**Excerpted data**
▬▬▬▬▬▬

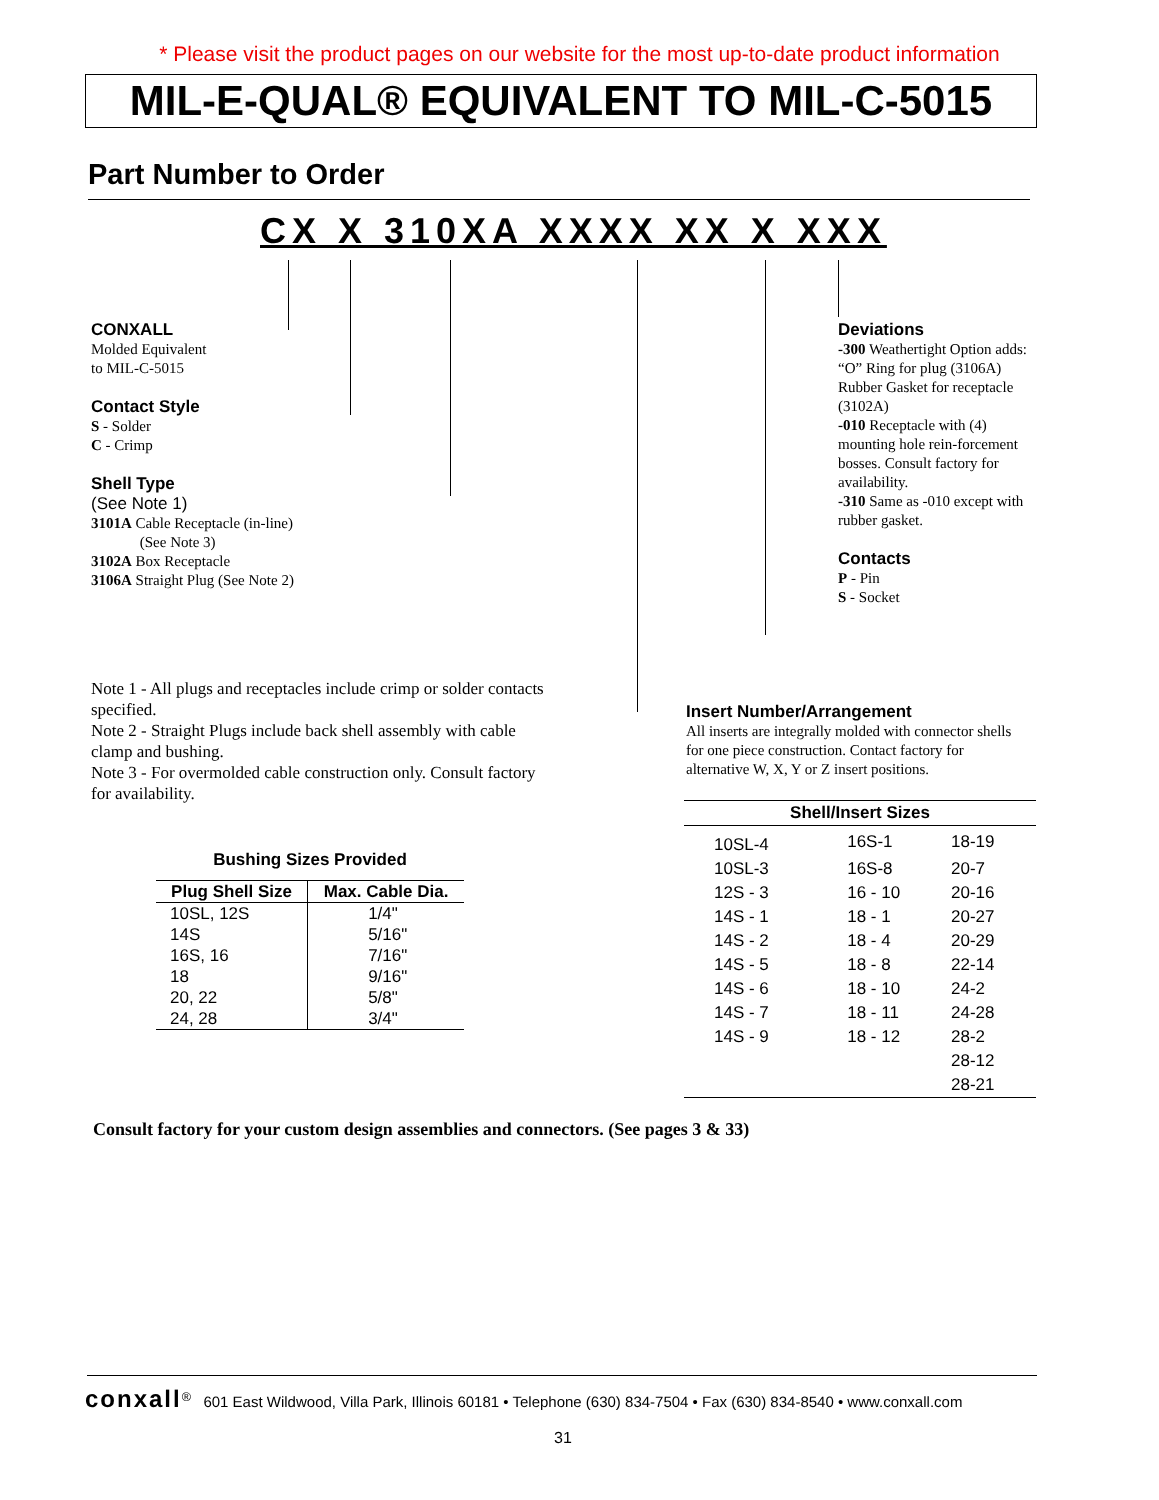* Please visit the product pages on our website for the most up-to-date product information
MIL-E-QUAL® EQUIVALENT TO MIL-C-5015
Part Number to Order
CX X 310XA XXXX XX X XXX
CONXALL
Molded Equivalent
to MIL-C-5015
Contact Style
S - Solder
C - Crimp
Shell Type
(See Note 1)
3101A Cable Receptacle (in-line)
(See Note 3)
3102A Box Receptacle
3106A Straight Plug (See Note 2)
Deviations
-300 Weathertight Option adds: “O” Ring for plug (3106A) Rubber Gasket for receptacle (3102A)
-010 Receptacle with (4) mounting hole rein-forcement bosses. Consult factory for availability.
-310 Same as -010 except with rubber gasket.
Contacts
P - Pin
S - Socket
Note 1 - All plugs and receptacles include crimp or solder contacts specified.
Note 2 - Straight Plugs include back shell assembly with cable clamp and bushing.
Note 3 - For overmolded cable construction only. Consult factory for availability.
Insert Number/Arrangement
All inserts are integrally molded with connector shells for one piece construction. Contact factory for alternative W, X, Y or Z insert positions.
Bushing Sizes Provided
| Plug Shell Size | Max. Cable Dia. |
| --- | --- |
| 10SL, 12S | 1/4" |
| 14S | 5/16" |
| 16S, 16 | 7/16" |
| 18 | 9/16" |
| 20, 22 | 5/8" |
| 24, 28 | 3/4" |
| Shell/Insert Sizes | | |
| --- | --- | --- |
| 10SL-4 | 16S-1 | 18-19 |
| 10SL-3 | 16S-8 | 20-7 |
| 12S - 3 | 16 - 10 | 20-16 |
| 14S - 1 | 18 - 1 | 20-27 |
| 14S - 2 | 18 - 4 | 20-29 |
| 14S - 5 | 18 - 8 | 22-14 |
| 14S - 6 | 18 - 10 | 24-2 |
| 14S - 7 | 18 - 11 | 24-28 |
| 14S - 9 | 18 - 12 | 28-2 |
| | | 28-12 |
| | | 28-21 |
Consult factory for your custom design assemblies and connectors. (See pages 3 & 33)
conxall<sup>®</sup> 601 East Wildwood, Villa Park, Illinois 60181 • Telephone (630) 834-7504 • Fax (630) 834-8540 • www.conxall.com
31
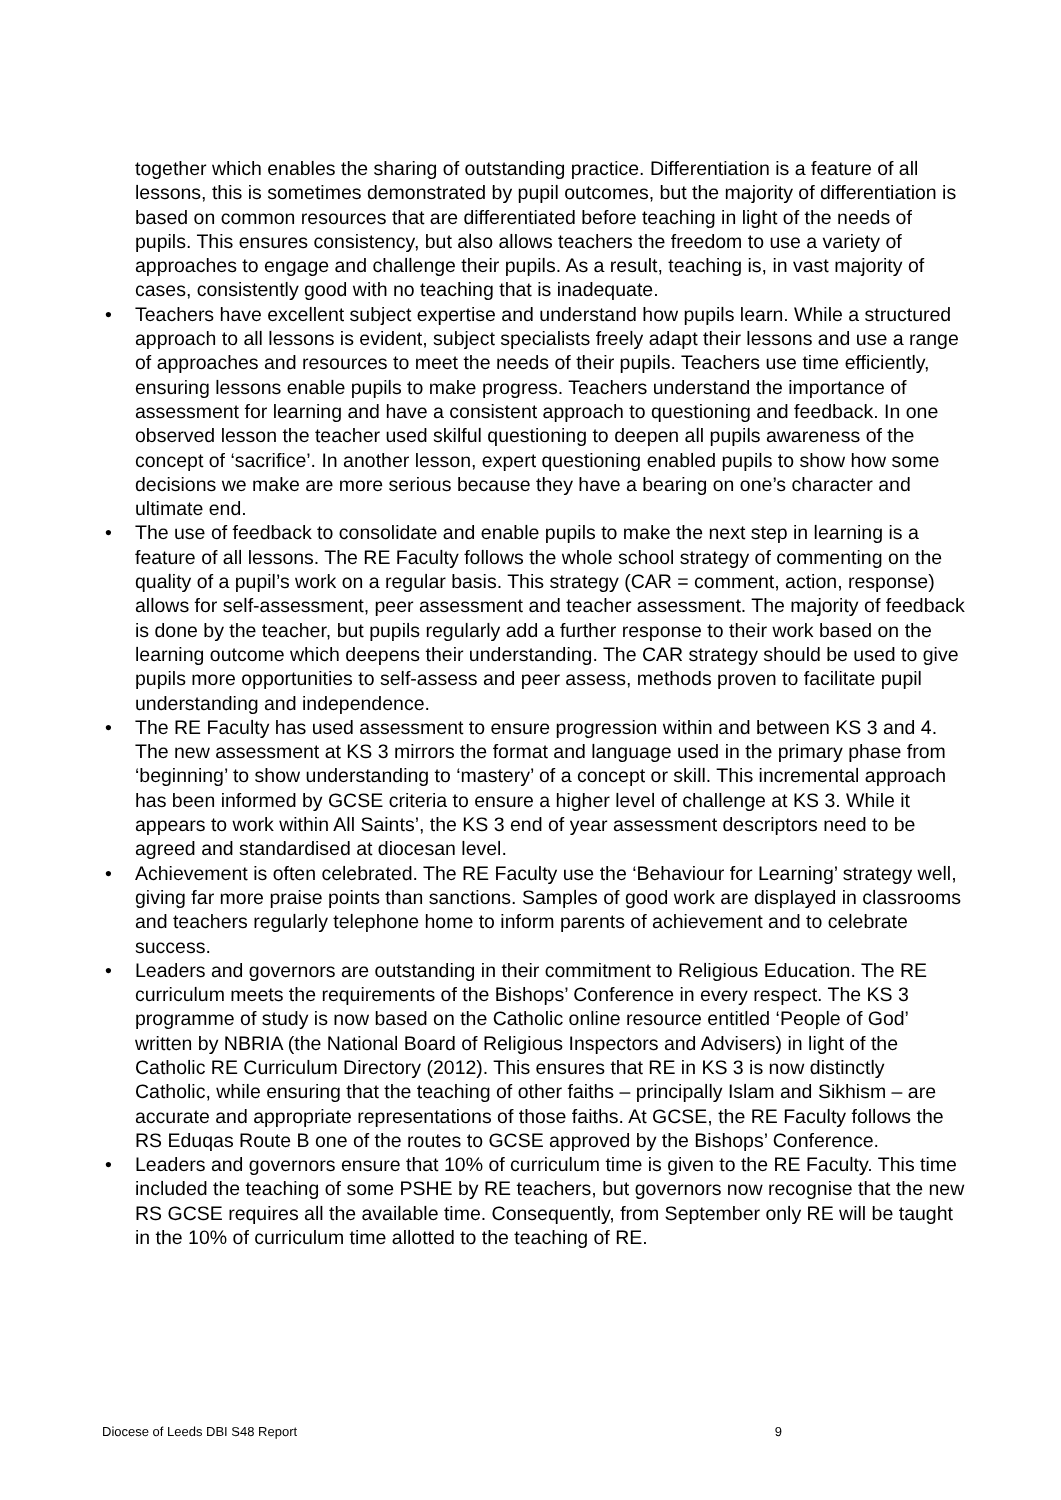together which enables the sharing of outstanding practice. Differentiation is a feature of all lessons, this is sometimes demonstrated by pupil outcomes, but the majority of differentiation is based on common resources that are differentiated before teaching in light of the needs of pupils. This ensures consistency, but also allows teachers the freedom to use a variety of approaches to engage and challenge their pupils. As a result, teaching is, in vast majority of cases, consistently good with no teaching that is inadequate.
• Teachers have excellent subject expertise and understand how pupils learn. While a structured approach to all lessons is evident, subject specialists freely adapt their lessons and use a range of approaches and resources to meet the needs of their pupils. Teachers use time efficiently, ensuring lessons enable pupils to make progress. Teachers understand the importance of assessment for learning and have a consistent approach to questioning and feedback. In one observed lesson the teacher used skilful questioning to deepen all pupils awareness of the concept of ‘sacrifice’. In another lesson, expert questioning enabled pupils to show how some decisions we make are more serious because they have a bearing on one’s character and ultimate end.
• The use of feedback to consolidate and enable pupils to make the next step in learning is a feature of all lessons. The RE Faculty follows the whole school strategy of commenting on the quality of a pupil’s work on a regular basis. This strategy (CAR = comment, action, response) allows for self-assessment, peer assessment and teacher assessment. The majority of feedback is done by the teacher, but pupils regularly add a further response to their work based on the learning outcome which deepens their understanding. The CAR strategy should be used to give pupils more opportunities to self-assess and peer assess, methods proven to facilitate pupil understanding and independence.
• The RE Faculty has used assessment to ensure progression within and between KS 3 and 4. The new assessment at KS 3 mirrors the format and language used in the primary phase from ‘beginning’ to show understanding to ‘mastery’ of a concept or skill. This incremental approach has been informed by GCSE criteria to ensure a higher level of challenge at KS 3. While it appears to work within All Saints’, the KS 3 end of year assessment descriptors need to be agreed and standardised at diocesan level.
• Achievement is often celebrated. The RE Faculty use the ‘Behaviour for Learning’ strategy well, giving far more praise points than sanctions. Samples of good work are displayed in classrooms and teachers regularly telephone home to inform parents of achievement and to celebrate success.
• Leaders and governors are outstanding in their commitment to Religious Education. The RE curriculum meets the requirements of the Bishops’ Conference in every respect. The KS 3 programme of study is now based on the Catholic online resource entitled ‘People of God’ written by NBRIA (the National Board of Religious Inspectors and Advisers) in light of the Catholic RE Curriculum Directory (2012). This ensures that RE in KS 3 is now distinctly Catholic, while ensuring that the teaching of other faiths – principally Islam and Sikhism – are accurate and appropriate representations of those faiths. At GCSE, the RE Faculty follows the RS Eduqas Route B one of the routes to GCSE approved by the Bishops’ Conference.
• Leaders and governors ensure that 10% of curriculum time is given to the RE Faculty. This time included the teaching of some PSHE by RE teachers, but governors now recognise that the new RS GCSE requires all the available time. Consequently, from September only RE will be taught in the 10% of curriculum time allotted to the teaching of RE.
Diocese of Leeds DBI S48 Report 9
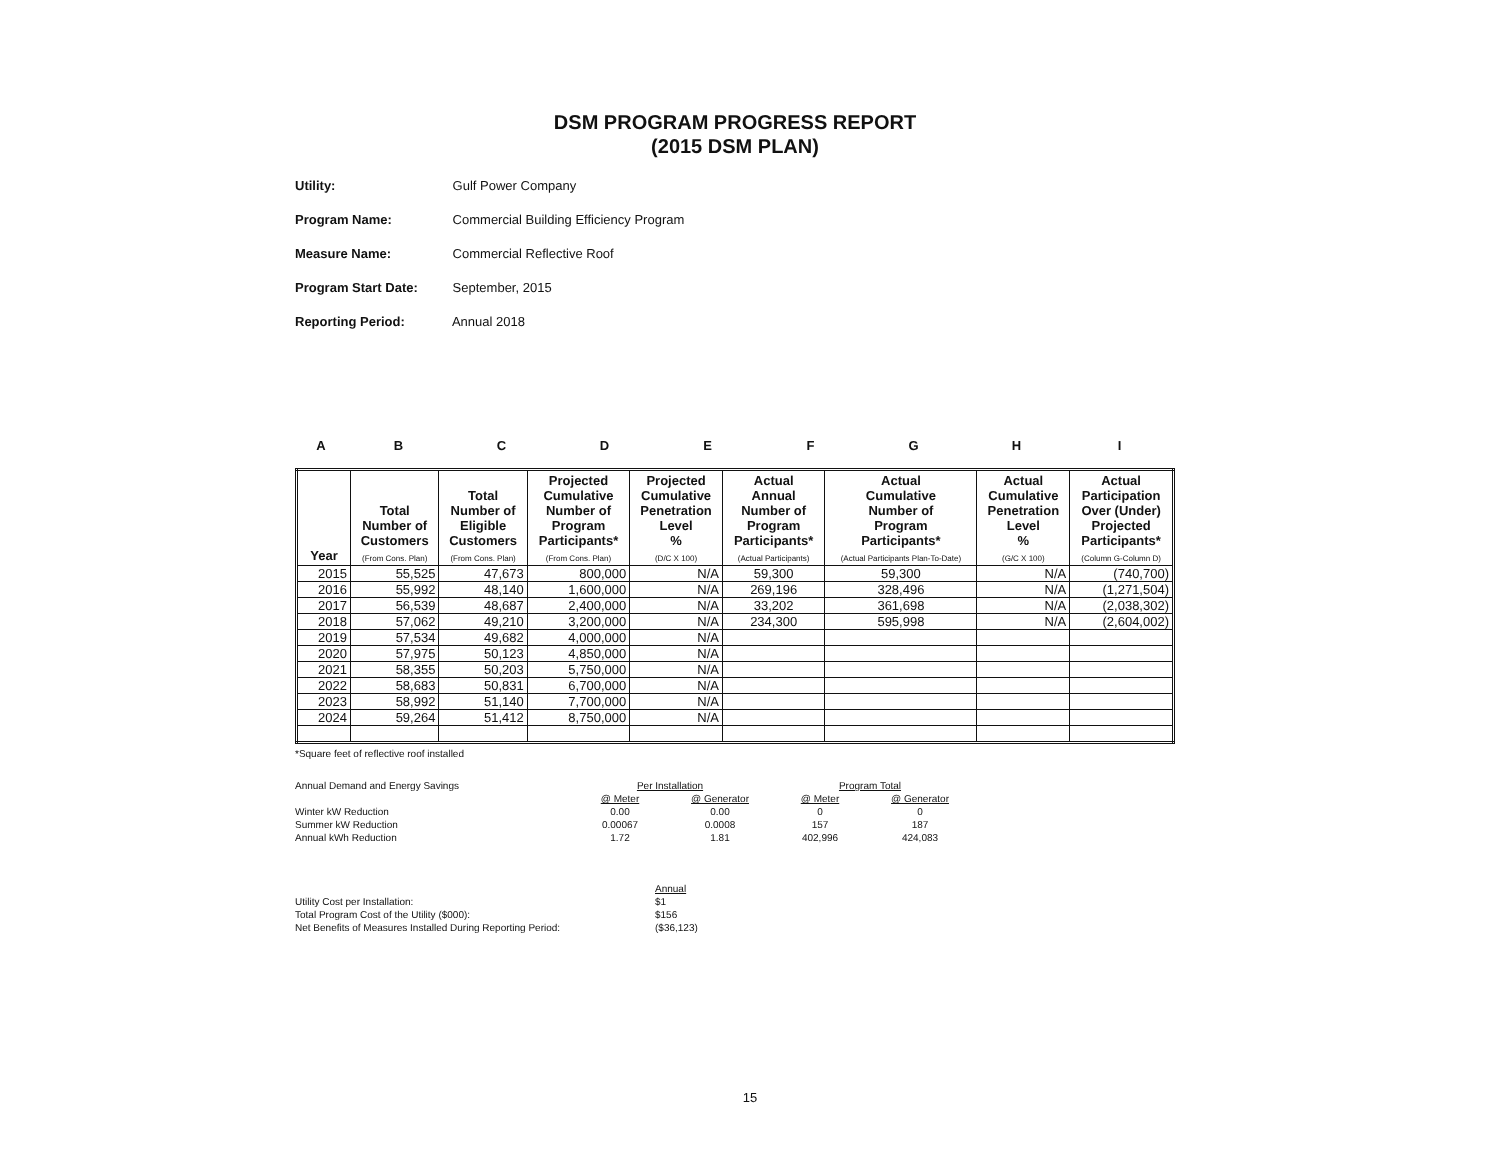DSM PROGRAM PROGRESS REPORT
(2015 DSM PLAN)
Utility: Gulf Power Company
Program Name: Commercial Building Efficiency Program
Measure Name: Commercial Reflective Roof
Program Start Date: September, 2015
Reporting Period: Annual 2018
ABCDEFGHI
| Year | Total Number of Customers (From Cons. Plan) | Total Number of Eligible Customers (From Cons. Plan) | Projected Cumulative Number of Program Participants* (From Cons. Plan) | Projected Cumulative Penetration Level % (D/C X 100) | Actual Annual Number of Program Participants* (Actual Participants) | Actual Cumulative Number of Program Participants* (Actual Participants Plan-To-Date) | Actual Cumulative Penetration Level % (G/C X 100) | Actual Participation Over (Under) Projected Participants* (Column G-Column D) |
| --- | --- | --- | --- | --- | --- | --- | --- | --- |
| 2015 | 55,525 | 47,673 | 800,000 | N/A | 59,300 | 59,300 | N/A | (740,700) |
| 2016 | 55,992 | 48,140 | 1,600,000 | N/A | 269,196 | 328,496 | N/A | (1,271,504) |
| 2017 | 56,539 | 48,687 | 2,400,000 | N/A | 33,202 | 361,698 | N/A | (2,038,302) |
| 2018 | 57,062 | 49,210 | 3,200,000 | N/A | 234,300 | 595,998 | N/A | (2,604,002) |
| 2019 | 57,534 | 49,682 | 4,000,000 | N/A | | | | |
| 2020 | 57,975 | 50,123 | 4,850,000 | N/A | | | | |
| 2021 | 58,355 | 50,203 | 5,750,000 | N/A | | | | |
| 2022 | 58,683 | 50,831 | 6,700,000 | N/A | | | | |
| 2023 | 58,992 | 51,140 | 7,700,000 | N/A | | | | |
| 2024 | 59,264 | 51,412 | 8,750,000 | N/A | | | | |
*Square feet of reflective roof installed
| Annual Demand and Energy Savings | Per Installation | | Program Total | |
| | @ Meter | @ Generator | @ Meter | @ Generator |
| Winter kW Reduction | 0.00 | 0.00 | 0 | 0 |
| Summer kW Reduction | 0.00067 | 0.0008 | 157 | 187 |
| Annual kWh Reduction | 1.72 | 1.81 | 402,996 | 424,083 |
| | Annual |
| Utility Cost per Installation: | $1 |
| Total Program Cost of the Utility ($000): | $156 |
| Net Benefits of Measures Installed During Reporting Period: | ($36,123) |
15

▬▬▬▬▬▬

**Exercise**
Set down all of the material word for word, but keep each picture out.

**Response below**
* Please visit the product pages on our website for the most up-to-date product information
MIL-E-QUAL® EQUIVALENT TO MIL-C-5015
Part Number to Order
CX X 310XA XXXX XX X XXX
CONXALL
Molded Equivalent
to MIL-C-5015
Contact Style
S - Solder
C - Crimp
Shell Type
(See Note 1)
3101A Cable Receptacle (in-line)
(See Note 3)
3102A Box Receptacle
3106A Straight Plug (See Note 2)
Deviations
-300 Weathertight Option adds: “O” Ring for plug (3106A) Rubber Gasket for receptacle (3102A)
-010 Receptacle with (4) mounting hole rein-forcement bosses. Consult factory for availability.
-310 Same as -010 except with rubber gasket.
Contacts
P - Pin
S - Socket
Note 1 - All plugs and receptacles include crimp or solder contacts specified.
Note 2 - Straight Plugs include back shell assembly with cable clamp and bushing.
Note 3 - For overmolded cable construction only. Consult factory for availability.
Insert Number/Arrangement
All inserts are integrally molded with connector shells for one piece construction. Contact factory for alternative W, X, Y or Z insert positions.
Bushing Sizes Provided
| Plug Shell Size | Max. Cable Dia. |
| --- | --- |
| 10SL, 12S | 1/4" |
| 14S | 5/16" |
| 16S, 16 | 7/16" |
| 18 | 9/16" |
| 20, 22 | 5/8" |
| 24, 28 | 3/4" |
| Shell/Insert Sizes | | |
| --- | --- | --- |
| 10SL-4 | 16S-1 | 18-19 |
| 10SL-3 | 16S-8 | 20-7 |
| 12S - 3 | 16 - 10 | 20-16 |
| 14S - 1 | 18 - 1 | 20-27 |
| 14S - 2 | 18 - 4 | 20-29 |
| 14S - 5 | 18 - 8 | 22-14 |
| 14S - 6 | 18 - 10 | 24-2 |
| 14S - 7 | 18 - 11 | 24-28 |
| 14S - 9 | 18 - 12 | 28-2 |
| | | 28-12 |
| | | 28-21 |
Consult factory for your custom design assemblies and connectors. (See pages 3 & 33)
conxall<sup>®</sup> 601 East Wildwood, Villa Park, Illinois 60181 • Telephone (630) 834-7504 • Fax (630) 834-8540 • www.conxall.com
31
together which enables the sharing of outstanding practice. Differentiation is a feature of all lessons, this is sometimes demonstrated by pupil outcomes, but the majority of differentiation is based on common resources that are differentiated before teaching in light of the needs of pupils. This ensures consistency, but also allows teachers the freedom to use a variety of approaches to engage and challenge their pupils. As a result, teaching is, in vast majority of cases, consistently good with no teaching that is inadequate.
• Teachers have excellent subject expertise and understand how pupils learn. While a structured approach to all lessons is evident, subject specialists freely adapt their lessons and use a range of approaches and resources to meet the needs of their pupils. Teachers use time efficiently, ensuring lessons enable pupils to make progress. Teachers understand the importance of assessment for learning and have a consistent approach to questioning and feedback. In one observed lesson the teacher used skilful questioning to deepen all pupils awareness of the concept of ‘sacrifice’. In another lesson, expert questioning enabled pupils to show how some decisions we make are more serious because they have a bearing on one’s character and ultimate end.
• The use of feedback to consolidate and enable pupils to make the next step in learning is a feature of all lessons. The RE Faculty follows the whole school strategy of commenting on the quality of a pupil’s work on a regular basis. This strategy (CAR = comment, action, response) allows for self-assessment, peer assessment and teacher assessment. The majority of feedback is done by the teacher, but pupils regularly add a further response to their work based on the learning outcome which deepens their understanding. The CAR strategy should be used to give pupils more opportunities to self-assess and peer assess, methods proven to facilitate pupil understanding and independence.
• The RE Faculty has used assessment to ensure progression within and between KS 3 and 4. The new assessment at KS 3 mirrors the format and language used in the primary phase from ‘beginning’ to show understanding to ‘mastery’ of a concept or skill. This incremental approach has been informed by GCSE criteria to ensure a higher level of challenge at KS 3. While it appears to work within All Saints’, the KS 3 end of year assessment descriptors need to be agreed and standardised at diocesan level.
• Achievement is often celebrated. The RE Faculty use the ‘Behaviour for Learning’ strategy well, giving far more praise points than sanctions. Samples of good work are displayed in classrooms and teachers regularly telephone home to inform parents of achievement and to celebrate success.
• Leaders and governors are outstanding in their commitment to Religious Education. The RE curriculum meets the requirements of the Bishops’ Conference in every respect. The KS 3 programme of study is now based on the Catholic online resource entitled ‘People of God’ written by NBRIA (the National Board of Religious Inspectors and Advisers) in light of the Catholic RE Curriculum Directory (2012). This ensures that RE in KS 3 is now distinctly Catholic, while ensuring that the teaching of other faiths – principally Islam and Sikhism – are accurate and appropriate representations of those faiths. At GCSE, the RE Faculty follows the RS Eduqas Route B one of the routes to GCSE approved by the Bishops’ Conference.
• Leaders and governors ensure that 10% of curriculum time is given to the RE Faculty. This time included the teaching of some PSHE by RE teachers, but governors now recognise that the new RS GCSE requires all the available time. Consequently, from September only RE will be taught in the 10% of curriculum time allotted to the teaching of RE.
Diocese of Leeds DBI S48 Report 9
DSM PROGRAM PROGRESS REPORT
(2015 DSM PLAN)
Utility: Gulf Power Company
Program Name: Commercial Building Efficiency Program
Measure Name: Commercial Reflective Roof
Program Start Date: September, 2015
Reporting Period: Annual 2018
ABCDEFGHI
| Year | Total Number of Customers (From Cons. Plan) | Total Number of Eligible Customers (From Cons. Plan) | Projected Cumulative Number of Program Participants* (From Cons. Plan) | Projected Cumulative Penetration Level % (D/C X 100) | Actual Annual Number of Program Participants* (Actual Participants) | Actual Cumulative Number of Program Participants* (Actual Participants Plan-To-Date) | Actual Cumulative Penetration Level % (G/C X 100) | Actual Participation Over (Under) Projected Participants* (Column G-Column D) |
| --- | --- | --- | --- | --- | --- | --- | --- | --- |
| 2015 | 55,525 | 47,673 | 800,000 | N/A | 59,300 | 59,300 | N/A | (740,700) |
| 2016 | 55,992 | 48,140 | 1,600,000 | N/A | 269,196 | 328,496 | N/A | (1,271,504) |
| 2017 | 56,539 | 48,687 | 2,400,000 | N/A | 33,202 | 361,698 | N/A | (2,038,302) |
| 2018 | 57,062 | 49,210 | 3,200,000 | N/A | 234,300 | 595,998 | N/A | (2,604,002) |
| 2019 | 57,534 | 49,682 | 4,000,000 | N/A | | | | |
| 2020 | 57,975 | 50,123 | 4,850,000 | N/A | | | | |
| 2021 | 58,355 | 50,203 | 5,750,000 | N/A | | | | |
| 2022 | 58,683 | 50,831 | 6,700,000 | N/A | | | | |
| 2023 | 58,992 | 51,140 | 7,700,000 | N/A | | | | |
| 2024 | 59,264 | 51,412 | 8,750,000 | N/A | | | | |
*Square feet of reflective roof installed
| Annual Demand and Energy Savings | Per Installation | | Program Total | |
| | @ Meter | @ Generator | @ Meter | @ Generator |
| Winter kW Reduction | 0.00 | 0.00 | 0 | 0 |
| Summer kW Reduction | 0.00067 | 0.0008 | 157 | 187 |
| Annual kWh Reduction | 1.72 | 1.81 | 402,996 | 424,083 |
| | Annual |
| Utility Cost per Installation: | $1 |
| Total Program Cost of the Utility ($000): | $156 |
| Net Benefits of Measures Installed During Reporting Period: | ($36,123) |
15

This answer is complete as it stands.